(Stored items)

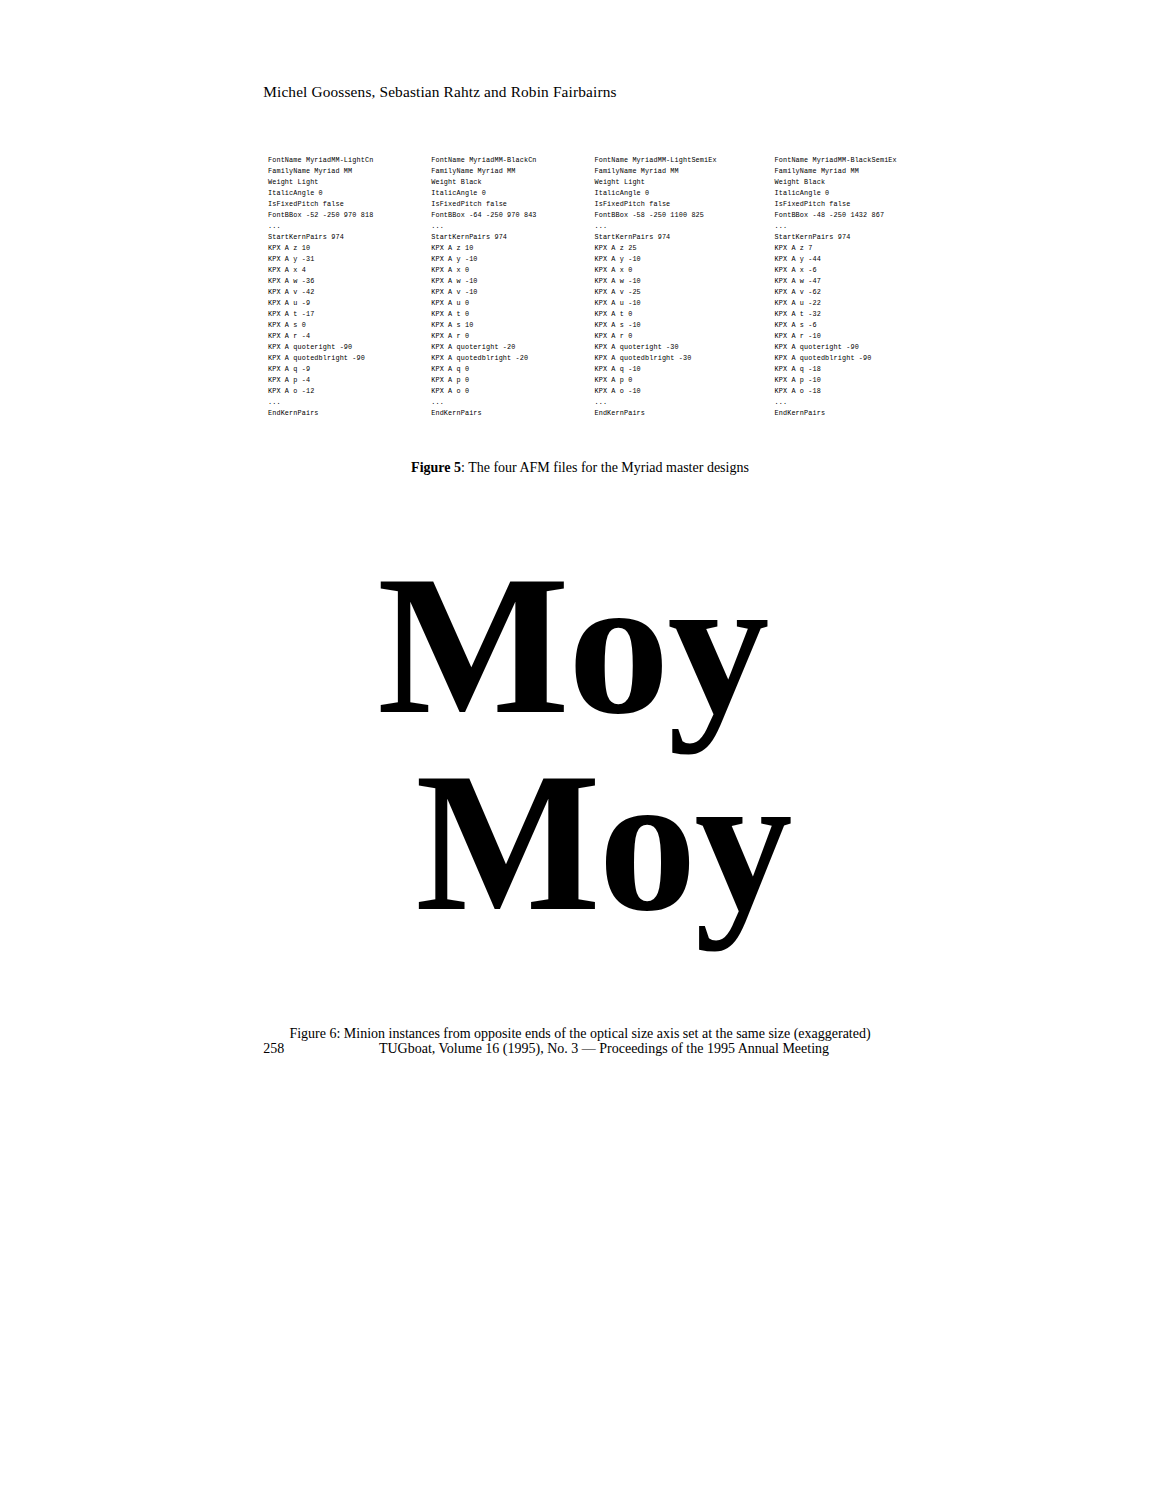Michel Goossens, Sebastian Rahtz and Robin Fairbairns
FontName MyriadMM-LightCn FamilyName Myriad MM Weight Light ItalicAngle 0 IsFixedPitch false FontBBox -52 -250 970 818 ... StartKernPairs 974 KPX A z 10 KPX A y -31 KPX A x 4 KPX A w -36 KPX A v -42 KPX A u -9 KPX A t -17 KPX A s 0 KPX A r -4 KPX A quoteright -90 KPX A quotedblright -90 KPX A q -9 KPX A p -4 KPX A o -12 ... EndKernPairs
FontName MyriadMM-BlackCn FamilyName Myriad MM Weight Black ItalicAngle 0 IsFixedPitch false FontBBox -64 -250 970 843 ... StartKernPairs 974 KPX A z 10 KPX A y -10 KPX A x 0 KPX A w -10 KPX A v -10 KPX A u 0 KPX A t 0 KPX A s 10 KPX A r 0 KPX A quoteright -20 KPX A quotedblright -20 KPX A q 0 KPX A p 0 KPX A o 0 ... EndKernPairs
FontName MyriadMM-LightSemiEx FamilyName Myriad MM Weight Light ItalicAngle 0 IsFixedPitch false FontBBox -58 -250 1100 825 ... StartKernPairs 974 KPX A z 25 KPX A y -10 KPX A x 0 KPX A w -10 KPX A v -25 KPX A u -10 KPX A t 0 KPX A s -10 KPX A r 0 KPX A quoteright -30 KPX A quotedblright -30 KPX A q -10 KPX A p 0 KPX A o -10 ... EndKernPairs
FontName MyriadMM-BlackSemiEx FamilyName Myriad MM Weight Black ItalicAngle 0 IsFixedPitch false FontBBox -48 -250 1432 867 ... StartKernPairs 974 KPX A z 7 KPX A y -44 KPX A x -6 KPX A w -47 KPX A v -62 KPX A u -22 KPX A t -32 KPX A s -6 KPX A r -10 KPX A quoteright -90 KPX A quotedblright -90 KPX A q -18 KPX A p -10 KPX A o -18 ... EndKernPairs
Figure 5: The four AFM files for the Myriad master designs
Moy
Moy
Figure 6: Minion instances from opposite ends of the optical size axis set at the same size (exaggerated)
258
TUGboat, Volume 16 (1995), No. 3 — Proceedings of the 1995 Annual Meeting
...
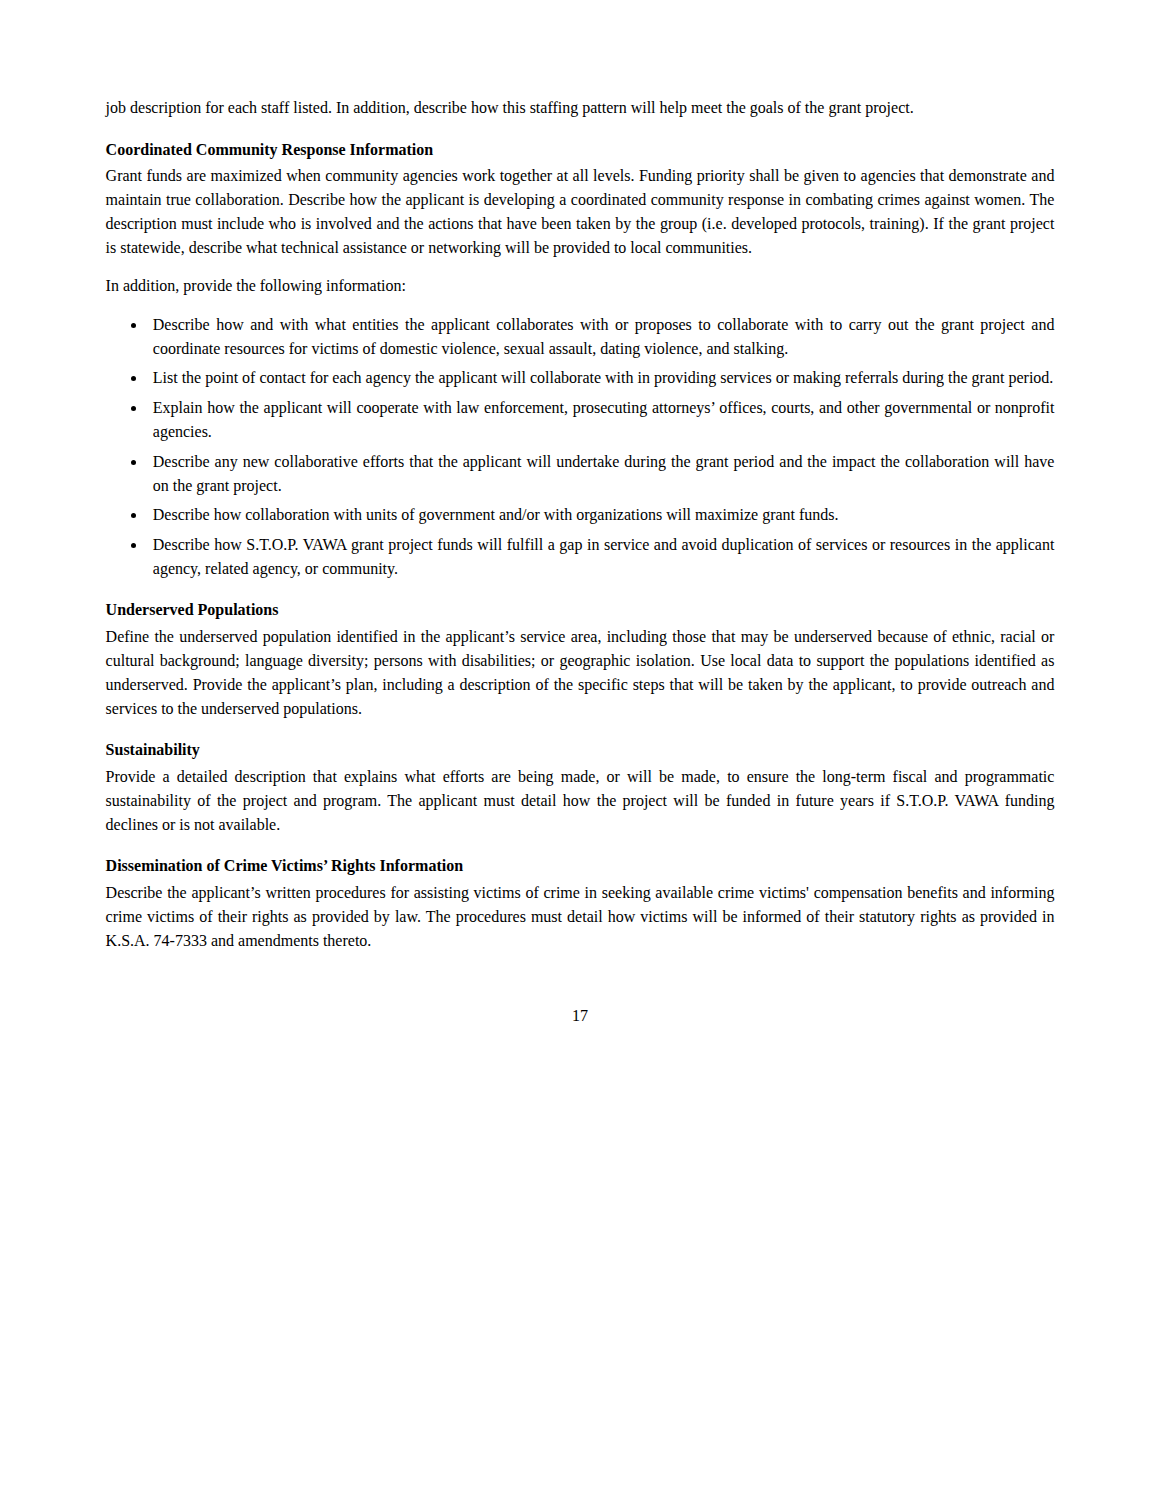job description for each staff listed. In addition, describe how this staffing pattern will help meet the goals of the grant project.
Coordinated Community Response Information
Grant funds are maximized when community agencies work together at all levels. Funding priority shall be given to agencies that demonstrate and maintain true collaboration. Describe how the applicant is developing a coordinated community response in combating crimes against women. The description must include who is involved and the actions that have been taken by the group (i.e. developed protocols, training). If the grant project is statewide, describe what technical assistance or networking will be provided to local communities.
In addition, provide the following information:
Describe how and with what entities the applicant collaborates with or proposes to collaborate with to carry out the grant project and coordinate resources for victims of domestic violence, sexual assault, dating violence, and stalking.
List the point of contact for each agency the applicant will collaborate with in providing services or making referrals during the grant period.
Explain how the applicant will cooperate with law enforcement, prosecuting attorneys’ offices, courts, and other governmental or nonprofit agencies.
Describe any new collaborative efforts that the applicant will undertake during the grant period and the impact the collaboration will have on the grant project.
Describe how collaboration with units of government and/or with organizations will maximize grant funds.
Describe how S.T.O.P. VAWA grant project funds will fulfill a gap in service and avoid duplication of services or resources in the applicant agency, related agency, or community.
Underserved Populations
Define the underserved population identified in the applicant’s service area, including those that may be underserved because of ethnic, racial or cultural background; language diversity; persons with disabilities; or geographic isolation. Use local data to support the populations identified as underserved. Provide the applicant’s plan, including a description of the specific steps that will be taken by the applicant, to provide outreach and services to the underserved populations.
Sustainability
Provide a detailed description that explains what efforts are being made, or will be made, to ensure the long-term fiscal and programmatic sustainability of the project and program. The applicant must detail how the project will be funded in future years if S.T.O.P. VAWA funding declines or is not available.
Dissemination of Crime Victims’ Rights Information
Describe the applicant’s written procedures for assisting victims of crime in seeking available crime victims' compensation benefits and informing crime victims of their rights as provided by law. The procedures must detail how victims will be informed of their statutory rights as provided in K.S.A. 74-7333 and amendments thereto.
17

**WHAT YOU SHOULD DO**
Retype, exactly and in full, the lines above from the one containing "Explain how the" through the one containing "Dissemination of Crime".

**WORKED SOLUTION**
Explain how the applicant will cooperate with law enforcement, prosecuting attorneys’ offices, courts, and other governmental or nonprofit agencies.
Describe any new collaborative efforts that the applicant will undertake during the grant period and the impact the collaboration will have on the grant project.
Describe how collaboration with units of government and/or with organizations will maximize grant funds.
Describe how S.T.O.P. VAWA grant project funds will fulfill a gap in service and avoid duplication of services or resources in the applicant agency, related agency, or community.
Underserved Populations
Define the underserved population identified in the applicant’s service area, including those that may be underserved because of ethnic, racial or cultural background; language diversity; persons with disabilities; or geographic isolation. Use local data to support the populations identified as underserved. Provide the applicant’s plan, including a description of the specific steps that will be taken by the applicant, to provide outreach and services to the underserved populations.
Sustainability
Provide a detailed description that explains what efforts are being made, or will be made, to ensure the long-term fiscal and programmatic sustainability of the project and program. The applicant must detail how the project will be funded in future years if S.T.O.P. VAWA funding declines or is not available.
Dissemination of Crime Victims’ Rights Information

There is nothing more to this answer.